One line in the listing below contains "index mcp: (445, 925)". Repeat that line and each line after it exactly, ending with the last one.

_ _ _

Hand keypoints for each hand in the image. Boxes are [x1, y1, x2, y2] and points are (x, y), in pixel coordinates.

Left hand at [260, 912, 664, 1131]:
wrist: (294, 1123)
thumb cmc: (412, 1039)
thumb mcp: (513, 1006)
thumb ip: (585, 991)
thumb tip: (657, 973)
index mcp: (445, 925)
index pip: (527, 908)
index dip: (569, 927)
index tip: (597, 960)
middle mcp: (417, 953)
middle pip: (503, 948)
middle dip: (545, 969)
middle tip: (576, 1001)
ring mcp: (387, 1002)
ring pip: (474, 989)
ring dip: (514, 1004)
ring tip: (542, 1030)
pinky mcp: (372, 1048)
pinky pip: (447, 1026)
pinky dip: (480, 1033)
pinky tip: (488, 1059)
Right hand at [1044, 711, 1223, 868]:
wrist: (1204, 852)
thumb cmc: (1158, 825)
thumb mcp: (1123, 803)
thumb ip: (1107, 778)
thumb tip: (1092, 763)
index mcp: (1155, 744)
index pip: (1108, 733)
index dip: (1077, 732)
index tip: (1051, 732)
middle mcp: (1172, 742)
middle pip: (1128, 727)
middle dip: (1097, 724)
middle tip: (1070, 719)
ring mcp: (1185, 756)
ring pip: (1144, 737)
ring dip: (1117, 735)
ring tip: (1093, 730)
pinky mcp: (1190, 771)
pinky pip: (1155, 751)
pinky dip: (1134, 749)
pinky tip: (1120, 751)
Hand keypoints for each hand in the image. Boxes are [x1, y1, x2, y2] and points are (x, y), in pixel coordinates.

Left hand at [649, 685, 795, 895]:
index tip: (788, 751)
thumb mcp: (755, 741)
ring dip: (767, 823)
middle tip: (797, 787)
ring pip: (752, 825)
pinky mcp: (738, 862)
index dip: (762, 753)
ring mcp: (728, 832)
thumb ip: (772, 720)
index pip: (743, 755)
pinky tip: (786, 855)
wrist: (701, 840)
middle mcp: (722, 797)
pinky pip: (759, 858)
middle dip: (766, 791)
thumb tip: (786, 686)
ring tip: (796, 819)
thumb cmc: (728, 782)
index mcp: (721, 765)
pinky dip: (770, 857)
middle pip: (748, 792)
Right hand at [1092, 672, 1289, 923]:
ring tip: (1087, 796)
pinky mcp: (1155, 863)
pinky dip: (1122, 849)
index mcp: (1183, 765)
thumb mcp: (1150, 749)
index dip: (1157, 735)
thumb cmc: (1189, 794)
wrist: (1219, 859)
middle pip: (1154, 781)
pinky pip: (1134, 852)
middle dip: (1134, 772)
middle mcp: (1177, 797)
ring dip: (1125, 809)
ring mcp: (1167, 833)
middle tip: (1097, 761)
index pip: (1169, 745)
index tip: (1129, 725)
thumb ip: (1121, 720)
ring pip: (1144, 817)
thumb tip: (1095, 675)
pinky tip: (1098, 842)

_ _ _

*Task result*:
index mcp: (445, 925)
index pip: (527, 908)
index dip: (569, 927)
index tip: (597, 960)
middle mcp: (417, 953)
middle pip: (503, 948)
middle dip: (545, 969)
middle tip: (576, 1001)
ring mcp: (387, 1002)
ring pip: (474, 989)
ring dip: (514, 1004)
ring tip: (542, 1030)
pinky mcp: (372, 1048)
pinky pip: (447, 1026)
pinky dip: (480, 1033)
pinky tip: (488, 1059)
Right hand at [1044, 711, 1223, 868]:
wrist: (1204, 852)
thumb cmc: (1158, 825)
thumb mcp: (1123, 803)
thumb ip: (1107, 778)
thumb tip: (1092, 763)
index mcp: (1155, 744)
index pip: (1108, 733)
index dip: (1077, 732)
index tip: (1051, 732)
middle mcp: (1172, 742)
middle pip: (1128, 727)
middle dip: (1097, 724)
middle tip: (1070, 719)
ring mcp: (1185, 756)
ring pip: (1144, 737)
ring dip: (1117, 735)
ring tip: (1093, 730)
pinky mcp: (1190, 771)
pinky pip: (1155, 751)
pinky dip: (1134, 749)
pinky tip: (1120, 751)
Hand keypoints for each hand in the image. Boxes are [x1, y1, x2, y2] and points are (x, y), in pixel coordinates.

Left hand at [649, 685, 795, 895]:
index tip: (788, 751)
thumb mcp: (755, 741)
ring dip: (767, 823)
middle tip: (797, 787)
ring pip: (752, 825)
pinky mcp: (738, 862)
index dip: (762, 753)
ring mcp: (728, 832)
thumb ip: (772, 720)
index pip: (743, 755)
pinky tip: (786, 855)
wrist: (701, 840)
middle mcp: (722, 797)
pinky pip: (759, 858)
middle dip: (766, 791)
thumb tip: (786, 686)
ring tip: (796, 819)
thumb cmc: (728, 782)
index mcp: (721, 765)
pinky dip: (770, 857)
middle pip: (748, 792)
Right hand at [1092, 672, 1289, 923]:
ring tip: (1087, 796)
pinky mcp: (1155, 863)
pinky dip: (1122, 849)
index mcp: (1183, 765)
thumb mcp: (1150, 749)
index dip: (1157, 735)
thumb cmc: (1189, 794)
wrist: (1219, 859)
middle pip: (1154, 781)
pinky pip: (1134, 852)
middle dip: (1134, 772)
middle mcp: (1177, 797)
ring dip: (1125, 809)
ring mcp: (1167, 833)
middle tip: (1097, 761)
index pip: (1169, 745)
index tip: (1129, 725)
thumb ip: (1121, 720)
ring pip: (1144, 817)
thumb tip: (1095, 675)
pinky tip: (1098, 842)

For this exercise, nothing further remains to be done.